Voir la version complète : The Subnational Human Development Index: Moving beyond country-level averages

28/06/2018, 13h55
31 May 2018
By Iñaki Permanyer and Jeroen Smits

Iñaki Permanyer is a Ramón y Cajal Research Fellow at the Centre d’Estudis Demogràfics, and Jeroen Smits is head of the Global Data Lab at Radboud University

The Human Development Index (HDI) is a summary measure of achievement in key dimensions of human development: a long and healthy life, being knowledgeable and have a decent standard of living. Published most years since 1990, the HDI has become UNDP’s flagship indicator and is now one of the reference indicators to assess countries’ socio-economic development.

Despite its global success, it has received some criticism regarding distributional issues. How can a single number faithfully represent the distribution of education, health and living standards among vast countries with millions of inhabitants? Empirical evidence suggests that there are substantial differences in these three dimensions not only across countries, but also within them.

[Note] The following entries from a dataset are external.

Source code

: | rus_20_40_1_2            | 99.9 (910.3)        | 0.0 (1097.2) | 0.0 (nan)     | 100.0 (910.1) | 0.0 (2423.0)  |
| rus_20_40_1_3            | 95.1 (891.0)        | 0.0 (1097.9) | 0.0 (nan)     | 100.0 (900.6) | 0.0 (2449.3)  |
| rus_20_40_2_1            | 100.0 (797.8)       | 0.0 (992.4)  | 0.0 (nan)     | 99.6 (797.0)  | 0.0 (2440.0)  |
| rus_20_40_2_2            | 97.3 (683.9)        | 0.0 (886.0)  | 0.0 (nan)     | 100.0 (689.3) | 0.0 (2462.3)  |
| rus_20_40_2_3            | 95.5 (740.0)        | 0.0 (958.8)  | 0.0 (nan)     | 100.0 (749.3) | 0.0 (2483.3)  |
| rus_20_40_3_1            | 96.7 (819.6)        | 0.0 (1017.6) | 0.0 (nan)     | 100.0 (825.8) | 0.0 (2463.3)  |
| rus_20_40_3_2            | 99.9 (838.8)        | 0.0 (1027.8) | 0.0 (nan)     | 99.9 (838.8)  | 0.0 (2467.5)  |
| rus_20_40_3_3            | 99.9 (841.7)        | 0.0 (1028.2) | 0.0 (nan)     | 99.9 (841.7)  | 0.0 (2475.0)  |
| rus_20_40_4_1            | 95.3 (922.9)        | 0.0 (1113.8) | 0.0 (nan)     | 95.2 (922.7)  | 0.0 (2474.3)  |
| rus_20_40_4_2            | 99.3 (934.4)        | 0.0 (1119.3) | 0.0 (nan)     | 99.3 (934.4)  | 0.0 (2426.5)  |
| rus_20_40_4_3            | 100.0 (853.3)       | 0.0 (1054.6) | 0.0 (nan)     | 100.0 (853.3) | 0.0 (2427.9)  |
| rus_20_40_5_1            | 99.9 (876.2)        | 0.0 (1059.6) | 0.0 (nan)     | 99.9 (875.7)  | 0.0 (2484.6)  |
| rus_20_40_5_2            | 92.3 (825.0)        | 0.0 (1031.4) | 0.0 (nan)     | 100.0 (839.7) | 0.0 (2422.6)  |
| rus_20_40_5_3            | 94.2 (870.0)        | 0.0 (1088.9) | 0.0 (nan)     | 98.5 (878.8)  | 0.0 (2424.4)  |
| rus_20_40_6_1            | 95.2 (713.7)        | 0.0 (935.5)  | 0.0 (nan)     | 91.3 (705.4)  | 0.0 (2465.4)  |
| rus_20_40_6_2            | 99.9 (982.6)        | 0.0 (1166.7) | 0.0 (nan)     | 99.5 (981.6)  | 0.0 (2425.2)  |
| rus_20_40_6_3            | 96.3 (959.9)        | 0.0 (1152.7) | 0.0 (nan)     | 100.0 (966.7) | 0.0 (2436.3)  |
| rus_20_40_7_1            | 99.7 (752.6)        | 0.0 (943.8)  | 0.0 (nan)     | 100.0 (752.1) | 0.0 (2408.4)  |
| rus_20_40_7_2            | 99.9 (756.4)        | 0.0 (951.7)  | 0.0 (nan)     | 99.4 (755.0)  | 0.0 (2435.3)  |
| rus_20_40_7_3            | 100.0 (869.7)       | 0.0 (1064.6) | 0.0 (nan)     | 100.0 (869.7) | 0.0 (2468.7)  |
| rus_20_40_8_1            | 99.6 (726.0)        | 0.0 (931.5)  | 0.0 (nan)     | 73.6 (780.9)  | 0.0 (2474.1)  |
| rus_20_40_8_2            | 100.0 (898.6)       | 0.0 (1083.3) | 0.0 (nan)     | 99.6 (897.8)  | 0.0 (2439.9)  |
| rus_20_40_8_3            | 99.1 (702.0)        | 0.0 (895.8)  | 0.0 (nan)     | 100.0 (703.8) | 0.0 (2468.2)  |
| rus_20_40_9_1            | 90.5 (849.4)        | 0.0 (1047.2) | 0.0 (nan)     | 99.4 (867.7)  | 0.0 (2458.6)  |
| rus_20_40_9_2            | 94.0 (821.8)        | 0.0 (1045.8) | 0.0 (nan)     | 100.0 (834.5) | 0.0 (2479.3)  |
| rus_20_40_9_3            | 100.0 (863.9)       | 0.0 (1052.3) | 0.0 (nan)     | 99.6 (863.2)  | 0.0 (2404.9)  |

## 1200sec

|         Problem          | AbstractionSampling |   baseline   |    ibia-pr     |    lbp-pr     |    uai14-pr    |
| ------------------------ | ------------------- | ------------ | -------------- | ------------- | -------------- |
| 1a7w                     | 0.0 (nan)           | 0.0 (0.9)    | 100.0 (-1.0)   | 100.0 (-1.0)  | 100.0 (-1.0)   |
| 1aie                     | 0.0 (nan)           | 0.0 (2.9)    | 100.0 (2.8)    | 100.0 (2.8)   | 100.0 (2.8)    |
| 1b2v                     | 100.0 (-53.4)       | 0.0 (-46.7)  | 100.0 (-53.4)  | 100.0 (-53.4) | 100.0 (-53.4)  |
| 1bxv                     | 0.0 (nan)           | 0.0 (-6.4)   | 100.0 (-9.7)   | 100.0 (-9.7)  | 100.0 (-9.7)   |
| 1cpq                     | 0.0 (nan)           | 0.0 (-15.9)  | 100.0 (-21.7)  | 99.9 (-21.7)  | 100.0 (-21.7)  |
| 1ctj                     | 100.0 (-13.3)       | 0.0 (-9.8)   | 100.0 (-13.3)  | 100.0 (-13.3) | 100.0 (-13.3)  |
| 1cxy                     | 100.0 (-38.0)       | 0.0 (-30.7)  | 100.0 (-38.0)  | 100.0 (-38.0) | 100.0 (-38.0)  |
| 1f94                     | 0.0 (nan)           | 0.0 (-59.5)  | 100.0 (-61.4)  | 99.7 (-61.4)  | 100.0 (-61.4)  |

Indeed, the United Nations have included the ‘reduction of inequalities between and within countries’ as one of the key Sustainable Development Goals (SDGs) for the global development agenda.

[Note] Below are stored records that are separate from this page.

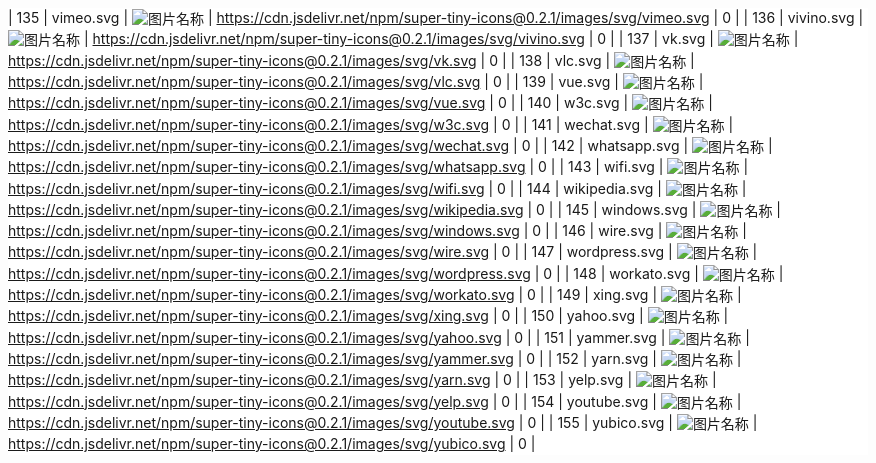 | 135    | vimeo.svg   | <img src='https://cdn.jsdelivr.net/npm/super-tiny-icons@0.2.1/images/svg/vimeo.svg' width = '100' height = '100' alt='图片名称' align=center> |    https://cdn.jsdelivr.net/npm/super-tiny-icons@0.2.1/images/svg/vimeo.svg  |     0     |
| 136    | vivino.svg   | <img src='https://cdn.jsdelivr.net/npm/super-tiny-icons@0.2.1/images/svg/vivino.svg' width = '100' height = '100' alt='图片名称' align=center> |    https://cdn.jsdelivr.net/npm/super-tiny-icons@0.2.1/images/svg/vivino.svg  |     0     |
| 137    | vk.svg   | <img src='https://cdn.jsdelivr.net/npm/super-tiny-icons@0.2.1/images/svg/vk.svg' width = '100' height = '100' alt='图片名称' align=center> |    https://cdn.jsdelivr.net/npm/super-tiny-icons@0.2.1/images/svg/vk.svg  |     0     |
| 138    | vlc.svg   | <img src='https://cdn.jsdelivr.net/npm/super-tiny-icons@0.2.1/images/svg/vlc.svg' width = '100' height = '100' alt='图片名称' align=center> |    https://cdn.jsdelivr.net/npm/super-tiny-icons@0.2.1/images/svg/vlc.svg  |     0     |
| 139    | vue.svg   | <img src='https://cdn.jsdelivr.net/npm/super-tiny-icons@0.2.1/images/svg/vue.svg' width = '100' height = '100' alt='图片名称' align=center> |    https://cdn.jsdelivr.net/npm/super-tiny-icons@0.2.1/images/svg/vue.svg  |     0     |
| 140    | w3c.svg   | <img src='https://cdn.jsdelivr.net/npm/super-tiny-icons@0.2.1/images/svg/w3c.svg' width = '100' height = '100' alt='图片名称' align=center> |    https://cdn.jsdelivr.net/npm/super-tiny-icons@0.2.1/images/svg/w3c.svg  |     0     |
| 141    | wechat.svg   | <img src='https://cdn.jsdelivr.net/npm/super-tiny-icons@0.2.1/images/svg/wechat.svg' width = '100' height = '100' alt='图片名称' align=center> |    https://cdn.jsdelivr.net/npm/super-tiny-icons@0.2.1/images/svg/wechat.svg  |     0     |
| 142    | whatsapp.svg   | <img src='https://cdn.jsdelivr.net/npm/super-tiny-icons@0.2.1/images/svg/whatsapp.svg' width = '100' height = '100' alt='图片名称' align=center> |    https://cdn.jsdelivr.net/npm/super-tiny-icons@0.2.1/images/svg/whatsapp.svg  |     0     |
| 143    | wifi.svg   | <img src='https://cdn.jsdelivr.net/npm/super-tiny-icons@0.2.1/images/svg/wifi.svg' width = '100' height = '100' alt='图片名称' align=center> |    https://cdn.jsdelivr.net/npm/super-tiny-icons@0.2.1/images/svg/wifi.svg  |     0     |
| 144    | wikipedia.svg   | <img src='https://cdn.jsdelivr.net/npm/super-tiny-icons@0.2.1/images/svg/wikipedia.svg' width = '100' height = '100' alt='图片名称' align=center> |    https://cdn.jsdelivr.net/npm/super-tiny-icons@0.2.1/images/svg/wikipedia.svg  |     0     |
| 145    | windows.svg   | <img src='https://cdn.jsdelivr.net/npm/super-tiny-icons@0.2.1/images/svg/windows.svg' width = '100' height = '100' alt='图片名称' align=center> |    https://cdn.jsdelivr.net/npm/super-tiny-icons@0.2.1/images/svg/windows.svg  |     0     |
| 146    | wire.svg   | <img src='https://cdn.jsdelivr.net/npm/super-tiny-icons@0.2.1/images/svg/wire.svg' width = '100' height = '100' alt='图片名称' align=center> |    https://cdn.jsdelivr.net/npm/super-tiny-icons@0.2.1/images/svg/wire.svg  |     0     |
| 147    | wordpress.svg   | <img src='https://cdn.jsdelivr.net/npm/super-tiny-icons@0.2.1/images/svg/wordpress.svg' width = '100' height = '100' alt='图片名称' align=center> |    https://cdn.jsdelivr.net/npm/super-tiny-icons@0.2.1/images/svg/wordpress.svg  |     0     |
| 148    | workato.svg   | <img src='https://cdn.jsdelivr.net/npm/super-tiny-icons@0.2.1/images/svg/workato.svg' width = '100' height = '100' alt='图片名称' align=center> |    https://cdn.jsdelivr.net/npm/super-tiny-icons@0.2.1/images/svg/workato.svg  |     0     |
| 149    | xing.svg   | <img src='https://cdn.jsdelivr.net/npm/super-tiny-icons@0.2.1/images/svg/xing.svg' width = '100' height = '100' alt='图片名称' align=center> |    https://cdn.jsdelivr.net/npm/super-tiny-icons@0.2.1/images/svg/xing.svg  |     0     |
| 150    | yahoo.svg   | <img src='https://cdn.jsdelivr.net/npm/super-tiny-icons@0.2.1/images/svg/yahoo.svg' width = '100' height = '100' alt='图片名称' align=center> |    https://cdn.jsdelivr.net/npm/super-tiny-icons@0.2.1/images/svg/yahoo.svg  |     0     |
| 151    | yammer.svg   | <img src='https://cdn.jsdelivr.net/npm/super-tiny-icons@0.2.1/images/svg/yammer.svg' width = '100' height = '100' alt='图片名称' align=center> |    https://cdn.jsdelivr.net/npm/super-tiny-icons@0.2.1/images/svg/yammer.svg  |     0     |
| 152    | yarn.svg   | <img src='https://cdn.jsdelivr.net/npm/super-tiny-icons@0.2.1/images/svg/yarn.svg' width = '100' height = '100' alt='图片名称' align=center> |    https://cdn.jsdelivr.net/npm/super-tiny-icons@0.2.1/images/svg/yarn.svg  |     0     |
| 153    | yelp.svg   | <img src='https://cdn.jsdelivr.net/npm/super-tiny-icons@0.2.1/images/svg/yelp.svg' width = '100' height = '100' alt='图片名称' align=center> |    https://cdn.jsdelivr.net/npm/super-tiny-icons@0.2.1/images/svg/yelp.svg  |     0     |
| 154    | youtube.svg   | <img src='https://cdn.jsdelivr.net/npm/super-tiny-icons@0.2.1/images/svg/youtube.svg' width = '100' height = '100' alt='图片名称' align=center> |    https://cdn.jsdelivr.net/npm/super-tiny-icons@0.2.1/images/svg/youtube.svg  |     0     |
| 155    | yubico.svg   | <img src='https://cdn.jsdelivr.net/npm/super-tiny-icons@0.2.1/images/svg/yubico.svg' width = '100' height = '100' alt='图片名称' align=center> |    https://cdn.jsdelivr.net/npm/super-tiny-icons@0.2.1/images/svg/yubico.svg  |     0     |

Uncovering heterogeneity within countries globally

In national human development reports and local studies, within-country variations in human development have been uncovered, for instance, across regions, income quintiles and population groups. While interesting in their own right, these studies are still quite rare, each using its own approach. What is missing is an index constructed with a simple and internationally comparable methodology that shows within-country variation in human development across the globe.

The new Subnational Human Development Index (SHDI), calculated by the authors, is just such a simple cross-nationally comparable index. While at the national level it coincides with the official HDI constructed by the UNDP, its subnational values reflect – in a globally comparable way – the variation in human development among geographic regions within countries. The SHDI is currently available for more than 1600 regions in 160 countries, covering over 99% of the world population.

Methodologically the SHDI is based on subnational versions of the four indicators that are used to construct the official HDI. In countries where these indicators were not available at a subnational level, we have estimated them using available information on related indicators (e.g. child survival for life expectancy and household wealth for GNI per capita). The indicators are constructed so that their national averages are equal to the national UNDP values. At the national level, the SHDI therefore equals the official UNDP HDI.

Figure 1 shows the subnational variation in SHDI across the globe for the year 2015. This map provides a much more nuanced picture than the ones generated from national-level averages. The distribution of SHDI values allows for identifying clusters of high, middle and low human development, which sometimes cut across national borders. This can be seen in the highly developed regions surrounding the Alps (including regions in France, Switzerland, Germany, Austria and Italy), the middle-developed coastal regions in front of the Gulf of Guinea (including regions in Ghana, Togo, Benin, Nigeria, Cameroon, Equatorial Guinea and Gabon), or the least developed regions in landlocked Sub-Saharan African countries (including Burkina Faso, Mali, Niger, Chad, the Central African Republic and South Sudan).


28/06/2018, 14h09
L'index du developpement humain décortiqué par région ce qui montre les disparités régionales. Entre la région de Tunis et celle de Kairouan, un différentiel de plus de 0.13 (En années, c'est 20 ans d'écart) !!

Autre remarque, que ce soit à notre gauche ou à notre droite, les zones frontalières sont les moins développées humainement. Ce qui pourrait expliquer le phénomène de la contrebande.